DATA ANALYTICS: ML ATTRITION PREDICTOR (MAP)

Discover the transformative power of data analytics as it transcends beyond historical insights. Data analytics doesn't just narrate the past; it crafts a narrative for what lies ahead.

In the realm of workforce dynamics, I delve into a project that redefines the future for a leading retirement home company. Uncover the nuances of predictive attrition modeling—where data speaks not only of the present but also foretells the workforce's future journey.

Welcome to a realm where insights predict, guide, and shape the path forward.

GOAL

How can we nurture lasting commitments? What propels talent out the door? Can we foresee the company's retention strength? Can we forecast the company's strength in retaining employees with precision? The answers, intricately woven into the fabric of data analytics techniques.

RESULT

In analysis, Python programming, and machine learning, I unveiled hidden data patterns. This resulted in a sophisticated algorithm, now integral to decision-making, guiding employee retention optimization. This project transforms how we decipher data, empowering the company to navigate the present and forge a future where employee retention is a realized strength.

Want to know more about my experience with Data Analytics & Machine Learning? Please get in touch with me here.

CASEPREDICTING EMPLOYEE ATTRITION: A STRATEGIC DIVE

Unlocking the ability to foresee employee attrition is a game-changer for any organization. Attrition, a crucial metric defined by the number of departures within a time frame divided by the active employee count, holds the key to understanding and mitigating workforce challenges. In this case study, we delve into a project centred around a senior housing company grappling with post-pandemic employee retention amidst a growing industry shortage.

DECODING EMPLOYEE CHARACTERISRTICS TO ATTRITION

Our journey begins with a comprehensive Exploratory Data Analysis (EDA), where we scrutinize both employee and behavioural characteristics to unearth predictors of attrition.
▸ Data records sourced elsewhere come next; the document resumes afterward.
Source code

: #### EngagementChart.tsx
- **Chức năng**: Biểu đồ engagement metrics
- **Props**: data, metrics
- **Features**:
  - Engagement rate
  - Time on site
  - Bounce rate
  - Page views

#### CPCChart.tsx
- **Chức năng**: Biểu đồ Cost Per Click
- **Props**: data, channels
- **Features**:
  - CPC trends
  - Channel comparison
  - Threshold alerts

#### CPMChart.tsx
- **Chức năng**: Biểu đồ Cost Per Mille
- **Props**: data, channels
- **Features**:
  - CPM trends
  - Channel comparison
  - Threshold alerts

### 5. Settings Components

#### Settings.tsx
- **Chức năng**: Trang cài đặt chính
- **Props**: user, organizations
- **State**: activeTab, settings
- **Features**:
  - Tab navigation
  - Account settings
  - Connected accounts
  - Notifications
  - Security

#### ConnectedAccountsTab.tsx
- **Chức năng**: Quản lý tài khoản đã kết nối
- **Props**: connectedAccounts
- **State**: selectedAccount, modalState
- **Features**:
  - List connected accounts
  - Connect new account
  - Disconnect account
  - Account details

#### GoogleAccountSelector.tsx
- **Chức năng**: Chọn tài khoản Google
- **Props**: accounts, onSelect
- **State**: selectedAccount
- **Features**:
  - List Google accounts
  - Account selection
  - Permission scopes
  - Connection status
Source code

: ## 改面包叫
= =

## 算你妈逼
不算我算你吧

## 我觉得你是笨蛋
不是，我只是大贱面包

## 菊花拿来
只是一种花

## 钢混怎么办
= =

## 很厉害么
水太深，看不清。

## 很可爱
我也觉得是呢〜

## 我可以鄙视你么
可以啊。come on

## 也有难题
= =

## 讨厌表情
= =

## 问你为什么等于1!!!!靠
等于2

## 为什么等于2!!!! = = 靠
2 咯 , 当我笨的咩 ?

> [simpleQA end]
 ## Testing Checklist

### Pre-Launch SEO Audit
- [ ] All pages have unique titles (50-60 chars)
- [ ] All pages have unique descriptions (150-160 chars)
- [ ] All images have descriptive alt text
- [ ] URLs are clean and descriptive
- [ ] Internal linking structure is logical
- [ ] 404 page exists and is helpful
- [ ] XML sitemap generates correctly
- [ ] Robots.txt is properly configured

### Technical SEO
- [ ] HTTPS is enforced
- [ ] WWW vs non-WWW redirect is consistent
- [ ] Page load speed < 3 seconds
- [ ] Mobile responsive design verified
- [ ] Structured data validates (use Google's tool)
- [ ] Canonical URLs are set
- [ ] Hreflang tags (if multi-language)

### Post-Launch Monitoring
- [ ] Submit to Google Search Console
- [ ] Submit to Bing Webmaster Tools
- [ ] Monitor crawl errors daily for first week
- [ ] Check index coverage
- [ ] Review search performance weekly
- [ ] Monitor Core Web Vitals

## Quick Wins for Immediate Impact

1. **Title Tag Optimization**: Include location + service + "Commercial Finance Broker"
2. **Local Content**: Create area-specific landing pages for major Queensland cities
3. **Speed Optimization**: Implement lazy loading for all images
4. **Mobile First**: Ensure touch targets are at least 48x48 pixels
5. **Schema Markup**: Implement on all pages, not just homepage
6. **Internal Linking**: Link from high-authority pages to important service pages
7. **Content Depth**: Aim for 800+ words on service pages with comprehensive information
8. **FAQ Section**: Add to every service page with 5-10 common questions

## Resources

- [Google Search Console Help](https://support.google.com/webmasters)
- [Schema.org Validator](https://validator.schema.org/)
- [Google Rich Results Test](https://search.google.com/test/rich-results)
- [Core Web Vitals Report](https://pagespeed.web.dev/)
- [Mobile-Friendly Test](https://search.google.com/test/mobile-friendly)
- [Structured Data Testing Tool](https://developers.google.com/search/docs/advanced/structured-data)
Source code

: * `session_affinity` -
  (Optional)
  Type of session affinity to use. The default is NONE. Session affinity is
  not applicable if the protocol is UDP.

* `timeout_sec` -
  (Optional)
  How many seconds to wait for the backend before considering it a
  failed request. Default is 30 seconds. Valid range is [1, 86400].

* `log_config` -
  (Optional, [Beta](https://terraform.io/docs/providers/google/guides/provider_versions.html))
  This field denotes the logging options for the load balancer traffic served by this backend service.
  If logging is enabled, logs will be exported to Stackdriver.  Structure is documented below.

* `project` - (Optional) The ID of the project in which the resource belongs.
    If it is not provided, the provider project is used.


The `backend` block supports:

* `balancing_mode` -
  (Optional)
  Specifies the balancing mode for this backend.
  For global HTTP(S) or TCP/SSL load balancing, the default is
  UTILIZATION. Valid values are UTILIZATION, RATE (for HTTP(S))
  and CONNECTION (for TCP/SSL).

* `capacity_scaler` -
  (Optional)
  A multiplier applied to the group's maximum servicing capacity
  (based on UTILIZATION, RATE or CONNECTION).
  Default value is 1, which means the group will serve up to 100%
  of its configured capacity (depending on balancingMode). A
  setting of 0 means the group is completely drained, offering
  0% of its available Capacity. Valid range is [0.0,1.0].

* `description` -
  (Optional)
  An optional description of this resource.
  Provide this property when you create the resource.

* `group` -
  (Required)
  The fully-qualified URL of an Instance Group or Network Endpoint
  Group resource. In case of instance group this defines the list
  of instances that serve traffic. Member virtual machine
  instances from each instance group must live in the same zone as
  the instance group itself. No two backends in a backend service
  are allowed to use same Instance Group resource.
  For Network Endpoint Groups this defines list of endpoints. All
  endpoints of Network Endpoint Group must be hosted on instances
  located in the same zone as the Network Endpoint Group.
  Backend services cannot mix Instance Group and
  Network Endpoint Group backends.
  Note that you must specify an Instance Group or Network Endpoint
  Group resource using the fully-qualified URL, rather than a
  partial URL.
The EDA, showcased through vivid visualizations, becomes the compass guiding our modeling journey. Around 25 features come under scrutiny, with impactful charts shedding light on the nuanced interplay between 34 attributes like Performance Rating, Num Companies Worked, Distance From Home, Total Working Years, Job Level, Years In Current Role, and Age. (Some examples shown below)

Age Distribution by Attrition Status
Age Distribution by Attrition Status
Ex-Employees by Marital Status
Ex-Employees by Marital Status
Attrition count
Attrition count
Correlation Map
Correlation Map

Some Key Findings from the EDA Expedition:

- Imbalanced dataset necessitates using Area Under the ROC Curve (AUC) for model evaluation.

- Identification of redundant features: EmployeeCount, EmployeeNumber, StandardHours, and Over18.

- Insight: Single employees exhibit a higher proportion of attrition compared to their married or divorced counterparts.

- Around 10% of ex-employees departed at their 2-year work anniversary.

- Noteworthy: Nurses exhibit a significant percentage of attrition.

CRAFTING THE MODEL: A SYMPHONY OF ALGORITHMS

Before plunging into machine learning, a meticulous separation of training and testing datasets sets the stage. Baseline algorithms like Logistic Regression, Random Forest, SVM, KNN, Decision Tree Classifier, and Gaussian NB undergo scrutiny. The chosen trio—Logistic Regression, Random Forest, and SVM—undergo fine-tuning based on ROC AUC comparison, leading to the emergence of the final model.

ROC AUC Comparison
ROC AUC Comparison
ROC Graph
ROC Graph

The fine-tuned Logistic Regression and SVM shine with higher scores, and despite a combined model attempt yielding an AUC of around 0.864, the standalone Logistic Regression steals the spotlight. A strategic decision is made to monitor its real-world performance until an updated dataset warrants revisiting the combined model.

NAVIGATING THE FUTURE: PREDICTIVE POWER UNLEASHED

Armed with a meticulously crafted statistical model, we unleash the power to calculate attrition probabilities for each employee. The model's algorithm, coupled with a user-friendly interface on the company server, ranks employees by likelihood of departure. This actionable insight empowers the company to proactively intervene, reshaping the workforce narrative and fostering a culture where attrition is not merely predicted but strategically managed.